→ Source data:
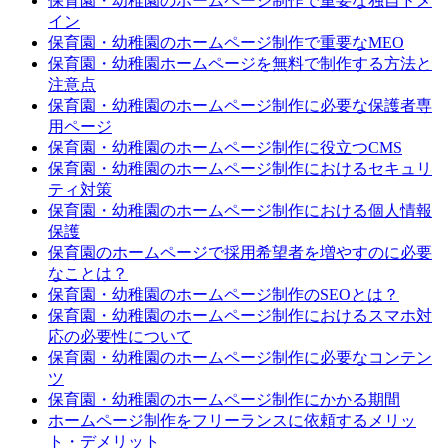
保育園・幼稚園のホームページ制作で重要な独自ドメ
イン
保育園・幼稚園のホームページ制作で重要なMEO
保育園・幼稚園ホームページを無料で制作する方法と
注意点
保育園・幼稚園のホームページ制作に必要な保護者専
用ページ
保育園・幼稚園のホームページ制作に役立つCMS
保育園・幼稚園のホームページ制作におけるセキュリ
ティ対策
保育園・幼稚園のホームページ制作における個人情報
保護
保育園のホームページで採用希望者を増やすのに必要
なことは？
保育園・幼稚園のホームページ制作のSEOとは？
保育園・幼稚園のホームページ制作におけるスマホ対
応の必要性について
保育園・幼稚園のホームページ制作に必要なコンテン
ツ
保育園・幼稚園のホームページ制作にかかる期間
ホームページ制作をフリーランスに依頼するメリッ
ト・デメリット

* * *

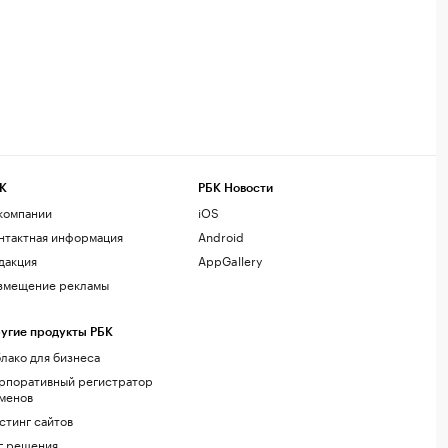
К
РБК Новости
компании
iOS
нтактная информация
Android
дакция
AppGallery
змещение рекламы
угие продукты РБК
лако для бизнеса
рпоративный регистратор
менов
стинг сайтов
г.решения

* * *

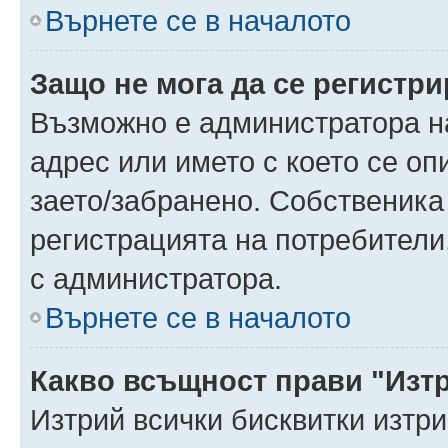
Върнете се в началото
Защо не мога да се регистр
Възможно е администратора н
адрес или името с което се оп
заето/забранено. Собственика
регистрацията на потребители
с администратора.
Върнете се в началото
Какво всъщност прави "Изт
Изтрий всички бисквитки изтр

→ Your task: Copy back the listing above exactly, but only from the line with "保育園・幼稚園のホームページ制作で重要な独自ドメ" through the line with "保育園・幼稚園のホームページ制作のSEOとは？", both ends included.

→ Solved exercise:
保育園・幼稚園のホームページ制作で重要な独自ドメ
イン
保育園・幼稚園のホームページ制作で重要なMEO
保育園・幼稚園ホームページを無料で制作する方法と
注意点
保育園・幼稚園のホームページ制作に必要な保護者専
用ページ
保育園・幼稚園のホームページ制作に役立つCMS
保育園・幼稚園のホームページ制作におけるセキュリ
ティ対策
保育園・幼稚園のホームページ制作における個人情報
保護
保育園のホームページで採用希望者を増やすのに必要
なことは？
保育園・幼稚園のホームページ制作のSEOとは？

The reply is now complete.